According to Food and Agriculture Organization (FAO) there should be unprecedented shifts in income distribution.
“Half to one billion people who are currently underfed largely they are too poor to buy sufficient food, will continue to go hungry.”
FAO further stressed that in all of the fields of science, there is none that is more basic to the needs of humanity than agricultural research. FAO in a review of agricultural research management noted down that “management skills obviously were not adequate , and hence a constraint.”
In industrialized countries research management has been a concern for years but a fair amount of management knowledge, expertise and capability has been generated and passed down from generation to generation.

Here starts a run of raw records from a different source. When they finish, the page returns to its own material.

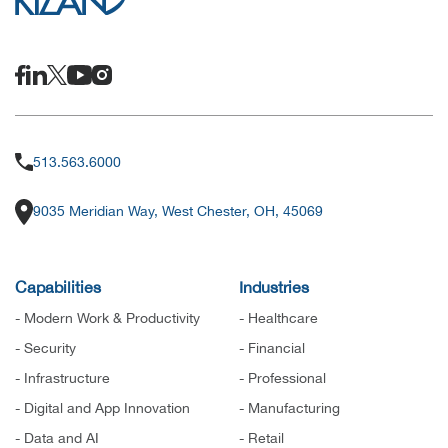
513.563.6000
9035 Meridian Way, West Chester, OH, 45069
Capabilities
Industries
- Modern Work & Productivity
- Healthcare
- Security
- Financial
- Infrastructure
- Professional
- Digital and App Innovation
- Manufacturing
- Data and AI
- Retail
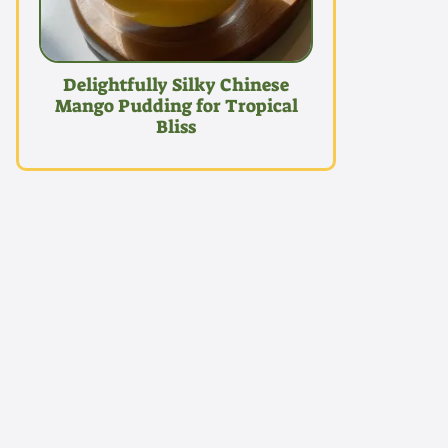
Delightfully Silky Chinese
Mango Pudding for Tropical
Bliss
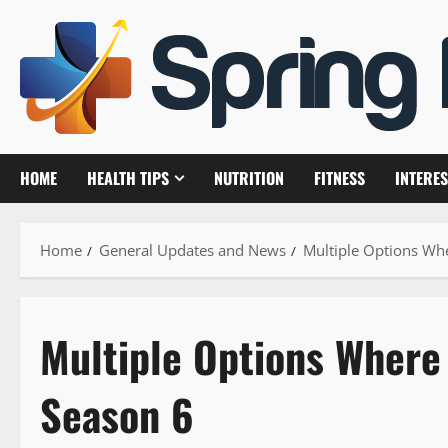
Skip
to
content
HOME
HEALTH TIPS
NUTRITION
FITNESS
INTERES
Home
General Updates and News
Multiple Options Wh
Multiple Options Where
Season 6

In developing economies however, there are few agricultural research organization with indigenous management experience. The task of training is hinged, while resources particularly trained staff are limited.

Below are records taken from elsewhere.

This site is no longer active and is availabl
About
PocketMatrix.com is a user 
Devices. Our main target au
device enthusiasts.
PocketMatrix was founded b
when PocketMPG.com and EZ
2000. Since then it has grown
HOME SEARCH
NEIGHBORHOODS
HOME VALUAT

Based on an extrapolation of data reported in an external program review, there were approximately 115,000 agricultural scientists in developing economies, all of these would benefit from an introduction to agricultural research project management while about ten percent would need the basics of research institution management.
There is a great demand for basic project and institution management programs that would be held annually to cope up the shortage. Besides of the basic programs, courses on specialized areas of agricultural research management such as planning, organizations, management information systems(MIS), evaluation, client-institute relations, personnel management, etc. are also needed.
It is clear that FAO and all other active agencies is currently strengthening agricultural research management skills inasmuch that they cannot train all of the world’s agricultural research managers. The only feasible option under the circumstance is to train the trainers, with the hope and expectation that it shall derive a multiplier effect in doing so.